- TASK OBJECTIVE:
Give back an exact copy of the lines in the records below, from the line that has "hfov_deg: 56.8" through the line that has "exposure_s: 1/60", and nothing besides.

==================================================

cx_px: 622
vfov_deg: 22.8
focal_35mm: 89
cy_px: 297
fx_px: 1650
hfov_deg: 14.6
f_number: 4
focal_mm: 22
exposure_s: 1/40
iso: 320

==================================================

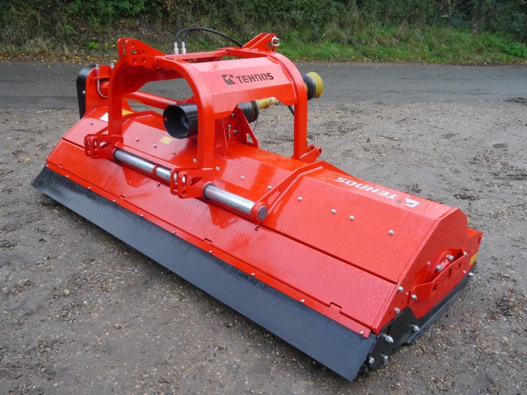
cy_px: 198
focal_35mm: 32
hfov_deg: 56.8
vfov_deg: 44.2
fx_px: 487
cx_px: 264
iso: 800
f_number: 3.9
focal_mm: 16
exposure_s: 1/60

==================================================

- SOLUTION TO THE PROBLEM:
hfov_deg: 56.8
vfov_deg: 44.2
fx_px: 487
cx_px: 264
iso: 800
f_number: 3.9
focal_mm: 16
exposure_s: 1/60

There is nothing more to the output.